Tuesday, February 28, 2012

Coming Home

I’m a writer. I wrote and illustrated my first story in first grade, at Emmanuel Lutheran Daycare (no, I’m not Lutheran, I’m Baptist, that’s just where the daycare was). It was eight pages long, each page held one or two sentences, about a girl who had a dragon for a best friend. They went for a walk, it rained, they hid in a cave. It ended with a rainbow.

I've advanced quite a lot since then. Currently I’m working on more pieces than I can count, but focusing my attention on one in particular. It’s a novel. I wrote the first pseudo-outline summary for it about ten years ago, the summer I left University, before I moved out of Seattle. I was living in a five bedroom house with six other people and looking for a job, so I spent a great deal of time writing at small coffee shops. The original version was titled “The Guest.”

Well, I ended up getting hired into AmeriCorps (that’s a post for another day, I’m afraid), and over the next few months while I worked as an elementary school reading tutor this novel changed shape. Several times. It would take me far too long to explain how the evolution occurred; there are small bits of the original idea still embedded in what it transformed into, but they are so specific to my own life that no one would ever know. Unless I told them. Which I'm not going to now. It’s a long story.

So now the novel is titled “Coming Home.” At this point in my blog post I should have a prepared paragraph to lay out for you, describing this novel in a way that would hook you – basically what you would read on the back of the book – but I haven’t been able to explain it to my liking in just a few words. Basically, and this might sound awfully boring, it’s about a girl who returns to her past in search of a future, and learns to live in the present. How’s that for a hook??

The setting is my hometown (Cheney, WA) though the name has been changed to something far more interesting (September Valley). The characters are loosely based on people I know, but are more constructed of how I wish people could be. The main character has a lot of me in her. It features a large family and the beginning of a love story (all with Christian values, nothing explicit).
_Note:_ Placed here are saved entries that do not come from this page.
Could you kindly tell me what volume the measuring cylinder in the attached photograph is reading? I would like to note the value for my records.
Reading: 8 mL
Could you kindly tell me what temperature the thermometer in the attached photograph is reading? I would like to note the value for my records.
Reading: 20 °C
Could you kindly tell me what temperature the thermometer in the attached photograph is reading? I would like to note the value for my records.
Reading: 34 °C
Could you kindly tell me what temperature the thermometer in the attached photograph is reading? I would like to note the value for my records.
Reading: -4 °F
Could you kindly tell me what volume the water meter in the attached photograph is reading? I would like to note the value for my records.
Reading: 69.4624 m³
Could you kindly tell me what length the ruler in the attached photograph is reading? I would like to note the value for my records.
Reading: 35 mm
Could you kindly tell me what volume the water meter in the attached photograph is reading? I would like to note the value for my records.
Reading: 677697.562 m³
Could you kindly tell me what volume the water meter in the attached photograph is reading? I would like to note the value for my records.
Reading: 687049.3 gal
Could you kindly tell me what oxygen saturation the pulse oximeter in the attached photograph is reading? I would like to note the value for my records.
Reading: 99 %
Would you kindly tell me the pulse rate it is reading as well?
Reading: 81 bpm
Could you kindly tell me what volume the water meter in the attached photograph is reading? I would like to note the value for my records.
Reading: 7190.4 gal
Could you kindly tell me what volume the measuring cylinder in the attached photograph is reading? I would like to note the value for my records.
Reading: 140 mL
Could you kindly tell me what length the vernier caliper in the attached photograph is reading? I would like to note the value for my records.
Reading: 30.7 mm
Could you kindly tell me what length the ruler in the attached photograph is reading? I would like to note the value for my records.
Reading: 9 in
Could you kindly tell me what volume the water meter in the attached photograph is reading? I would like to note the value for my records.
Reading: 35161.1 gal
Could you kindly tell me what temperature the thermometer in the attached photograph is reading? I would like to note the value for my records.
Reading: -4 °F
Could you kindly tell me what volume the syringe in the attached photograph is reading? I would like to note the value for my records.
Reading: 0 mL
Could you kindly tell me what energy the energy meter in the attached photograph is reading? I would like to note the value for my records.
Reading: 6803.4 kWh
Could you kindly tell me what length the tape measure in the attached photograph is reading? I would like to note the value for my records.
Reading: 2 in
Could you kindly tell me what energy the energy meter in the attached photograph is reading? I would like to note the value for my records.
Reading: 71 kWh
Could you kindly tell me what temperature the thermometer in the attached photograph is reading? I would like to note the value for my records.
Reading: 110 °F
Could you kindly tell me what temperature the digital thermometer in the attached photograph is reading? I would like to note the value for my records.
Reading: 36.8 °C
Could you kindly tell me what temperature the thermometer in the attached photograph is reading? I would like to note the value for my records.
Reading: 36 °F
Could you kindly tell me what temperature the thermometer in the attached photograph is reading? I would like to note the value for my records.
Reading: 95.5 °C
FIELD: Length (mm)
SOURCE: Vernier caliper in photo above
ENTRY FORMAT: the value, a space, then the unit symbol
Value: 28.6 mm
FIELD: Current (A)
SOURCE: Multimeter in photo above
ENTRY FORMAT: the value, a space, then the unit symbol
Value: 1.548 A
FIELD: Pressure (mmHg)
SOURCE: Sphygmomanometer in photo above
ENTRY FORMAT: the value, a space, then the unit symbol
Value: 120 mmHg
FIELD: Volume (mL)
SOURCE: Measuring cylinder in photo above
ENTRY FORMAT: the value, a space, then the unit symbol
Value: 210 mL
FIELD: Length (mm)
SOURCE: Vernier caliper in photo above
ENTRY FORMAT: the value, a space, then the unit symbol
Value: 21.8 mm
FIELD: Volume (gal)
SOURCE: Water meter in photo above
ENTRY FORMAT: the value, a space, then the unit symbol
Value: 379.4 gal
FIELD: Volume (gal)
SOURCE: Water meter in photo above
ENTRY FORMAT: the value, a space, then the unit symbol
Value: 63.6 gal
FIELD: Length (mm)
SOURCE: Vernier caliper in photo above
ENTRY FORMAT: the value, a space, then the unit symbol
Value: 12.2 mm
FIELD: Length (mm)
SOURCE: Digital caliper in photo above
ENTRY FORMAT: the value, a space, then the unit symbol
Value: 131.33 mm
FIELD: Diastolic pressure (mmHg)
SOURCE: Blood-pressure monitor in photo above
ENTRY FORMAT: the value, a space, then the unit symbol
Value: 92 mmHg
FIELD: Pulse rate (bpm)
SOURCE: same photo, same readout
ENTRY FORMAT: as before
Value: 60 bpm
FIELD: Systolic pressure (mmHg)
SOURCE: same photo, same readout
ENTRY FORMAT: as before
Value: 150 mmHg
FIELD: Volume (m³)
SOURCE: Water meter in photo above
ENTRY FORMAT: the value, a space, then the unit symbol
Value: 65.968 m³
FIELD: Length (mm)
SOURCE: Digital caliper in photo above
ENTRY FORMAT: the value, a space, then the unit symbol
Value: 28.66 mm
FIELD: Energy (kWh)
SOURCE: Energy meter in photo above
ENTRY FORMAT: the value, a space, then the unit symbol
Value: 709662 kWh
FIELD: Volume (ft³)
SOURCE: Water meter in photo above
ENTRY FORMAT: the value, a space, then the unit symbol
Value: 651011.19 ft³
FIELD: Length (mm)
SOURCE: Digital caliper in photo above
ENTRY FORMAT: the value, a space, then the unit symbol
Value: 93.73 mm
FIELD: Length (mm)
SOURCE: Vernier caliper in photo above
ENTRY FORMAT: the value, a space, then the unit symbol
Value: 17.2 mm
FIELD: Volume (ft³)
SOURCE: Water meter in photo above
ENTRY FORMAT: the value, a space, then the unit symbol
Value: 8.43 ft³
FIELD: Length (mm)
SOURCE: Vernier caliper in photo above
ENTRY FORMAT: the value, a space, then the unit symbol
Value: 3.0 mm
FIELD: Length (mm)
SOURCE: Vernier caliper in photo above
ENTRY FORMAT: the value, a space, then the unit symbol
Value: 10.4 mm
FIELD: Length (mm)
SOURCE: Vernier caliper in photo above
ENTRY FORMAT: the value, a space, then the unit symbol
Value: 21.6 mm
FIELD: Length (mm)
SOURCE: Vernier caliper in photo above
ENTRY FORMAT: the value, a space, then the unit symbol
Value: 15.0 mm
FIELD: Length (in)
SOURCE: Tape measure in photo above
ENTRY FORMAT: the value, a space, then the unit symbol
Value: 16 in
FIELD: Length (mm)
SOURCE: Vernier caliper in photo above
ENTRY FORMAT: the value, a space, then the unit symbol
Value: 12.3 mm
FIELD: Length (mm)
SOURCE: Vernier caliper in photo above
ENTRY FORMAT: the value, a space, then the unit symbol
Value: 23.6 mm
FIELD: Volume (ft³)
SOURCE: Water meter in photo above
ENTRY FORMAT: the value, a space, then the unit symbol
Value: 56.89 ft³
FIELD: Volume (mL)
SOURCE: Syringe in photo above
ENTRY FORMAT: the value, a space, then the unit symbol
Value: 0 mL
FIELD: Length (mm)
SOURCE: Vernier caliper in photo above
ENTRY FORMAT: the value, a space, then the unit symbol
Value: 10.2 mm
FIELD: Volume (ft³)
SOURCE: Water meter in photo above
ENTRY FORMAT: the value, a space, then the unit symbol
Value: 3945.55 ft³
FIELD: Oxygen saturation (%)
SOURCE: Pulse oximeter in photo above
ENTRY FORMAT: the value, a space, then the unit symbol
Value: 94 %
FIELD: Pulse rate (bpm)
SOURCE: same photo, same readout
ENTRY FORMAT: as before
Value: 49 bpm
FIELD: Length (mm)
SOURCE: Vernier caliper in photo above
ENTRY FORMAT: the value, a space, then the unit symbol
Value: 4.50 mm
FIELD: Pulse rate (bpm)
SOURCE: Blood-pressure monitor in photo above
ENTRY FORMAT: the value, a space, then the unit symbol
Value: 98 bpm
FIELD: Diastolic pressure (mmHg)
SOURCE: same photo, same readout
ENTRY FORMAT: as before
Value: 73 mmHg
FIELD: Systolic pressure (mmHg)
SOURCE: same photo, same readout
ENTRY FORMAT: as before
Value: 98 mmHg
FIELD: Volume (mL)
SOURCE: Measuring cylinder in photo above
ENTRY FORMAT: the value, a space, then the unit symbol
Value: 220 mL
That’s a subplot, really, woven throughout the story of a girl who learns how to come “home.”

At this moment, I have completed twelve of the (somewhere over) thirty chapters I’ve pseudo-outlined. Not the first twelve, but twelve total. I believe the first six are done, and then it jumps around a little. I will on occasion post updates on this novel, or questions, or snippets (mainly because I think snippets is a fun word!), so this post serves as my introduction to those future posts. And one day when I’m published you can say, “Hey, I used to read her blog when….”

Sunday, February 26, 2012

Highway 195

Have you ever been driving through the countryside and realized you’re the only car on the road? It’s the most wonderful feeling, like you’re the only people in the world, you and your love, and your beautiful children. Time slows down and everything is so quiet it’s like you’re floating down the road in a bubble. The tires rolling down the pavement echo the back and forth of ocean waves. If you’re lucky, the rain will be gently beating down on the windows.

And then it happens. You curve with the road and there before you is another car, someone going slow enough that you’ve caught up to them, and suddenly the peaceful world you’ve been enjoying comes crashing down around you. (Their nerve, to go the speed limit and not a touch above!) The tires rub against the road, making you want to crawl out of your skin. The rain pours down so hard you can’t see well, or disappears altogether leaving the sky around you dark and gloomy.

But then you know. This is the time to pull to the side and let them get ahead again, at least for a little while. Listen to the rain as it slows down to a gentle tap tap tapping. (Yes, it's raining again) Reach your hand over and lace your fingers with your love’s. Lay your head back on the seat and close your eyes. Soon you can start going again, start gently rocking with the waves and the rain, the peaceful quiet of your own little world....I love going for drives.